JimC wrote: ↑Fri Feb 08, 2019 8:59 am
Certainly some of the privatisation measures by both federal and state governments in recent years have been fire sales to rescue flagging budgets, and the resulting private ownership is not always been good for the people at large.
Having said that, it is still reasonable to ask the question as to which sections of an economy are best under government control, and which are best left to free enterprise.
While fire sales were welcome topups for budgets, most of them, including Keating's sales initiatives were ideologically motivated. Keating's electoral campaigns were actually based on his claim that he could run capitalism better than the conservatives. Hence his bargain basement sale of the Commonwealth Bank (which has now become one of the four chief culprits fleecing hundreds of millions of dollars off its customers, including dead ones, for services that were not provided) and Qantas (which used to win the safest global airline award year after year, but since maintenance contacts have been outsourced to foreign businesses keep having bits of its airliners falling off or exploding). Power plants were supposed to reduce electricity bills after privatisation. What happened instead was that prices increased faster than before the selloffs.
None of that is particularly surprising for two reasons. Firstly, the superior efficiency of privately run enterprises turned out to be fictitious. Secondly, privately run enterprises had to add a profit margin to the already existing overheads.
I have personal experience of this when the St George Building Society was sold, becoming the St George Bank. Having had a savings and a mortgage account with that institution at the time, I received a letter promising that the new outfit will, unlike all the other privately (that is shareholder) owned banks, it will never introduce account keeping fees, and I will always be greeted by a friendly face from the other side of the counter.
A year or 18 months later account keeping fees were introduced and the smiles of the bank's staff had disappeared. They were replaced by stressful looks because staffing levels had been drastically cut across the board, leaving the remainder struggling to cope with their workload. I mentioned those broken promises to the bank manager of the Oatley branch one day while negotiating a mortgage on another property. Her reply? "Well, yes." she sighed, then continued. "We had not reckoned on the pressure by the shareholders to increase the profit margin."

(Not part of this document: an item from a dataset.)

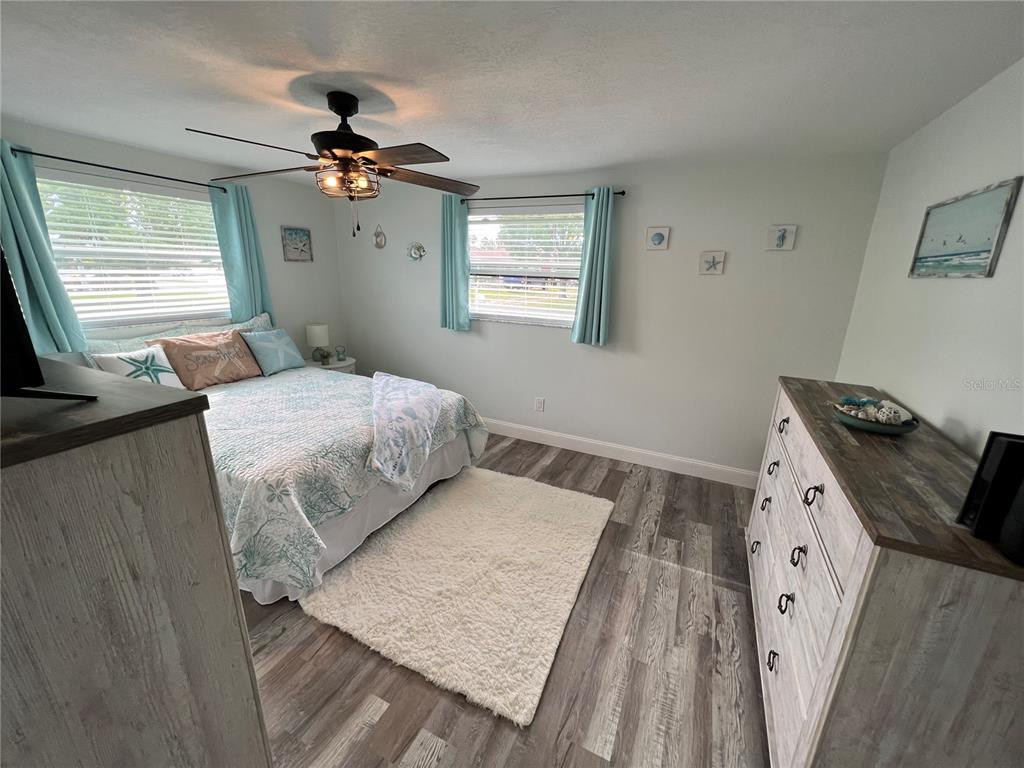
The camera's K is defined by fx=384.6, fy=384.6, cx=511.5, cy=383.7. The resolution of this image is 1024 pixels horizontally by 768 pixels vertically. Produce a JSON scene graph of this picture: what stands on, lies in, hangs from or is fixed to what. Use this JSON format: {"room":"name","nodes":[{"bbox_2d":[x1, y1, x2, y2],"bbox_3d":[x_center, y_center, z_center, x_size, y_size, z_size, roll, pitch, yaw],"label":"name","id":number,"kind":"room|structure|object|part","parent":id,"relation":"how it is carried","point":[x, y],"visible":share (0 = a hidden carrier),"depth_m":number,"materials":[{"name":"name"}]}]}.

Businesswise, the St George Bank was quite successful. It swallowed some smaller banks, eventually becoming one of "the big six" in Australia. Then Westpac swallowed it. Westpac turned out to be the worst offender of today's "big four", all of which were involved in the shearing of the flock scandal the Banking Royal Commission reported on in gory detail last week.
I need to mention that St George was never a government-owned institution. It was a community, not-for-profit one, growing quite nicely for decades until the board of directors somehow became stacked with personnel which decided that making it a private enterprise owned by profit-seeking shareholders was "a good thing". Account holders were offered a carrot in the shape of small parcels of shares, the size of which was determined by the number of accounts they ran with the building society, and the number of years they held them. The bulk of the shares were sold via IPO. Of course those small parcels finished up on the open market before long, to be snapped up by the bigger fish, and they were the rapacious profit seekers. St George is not the only community owned service provider that died in that manner. Would you like to me to tell you about NatMut? The NRMA? I had personal experience with them too, and the result was the same. My bet is that the Bendigo bank will fall victim of the greedy fuckers before long too. We never seem to learn from the past. Big business keeps winning at the expense of ordinary folk. Stupid us.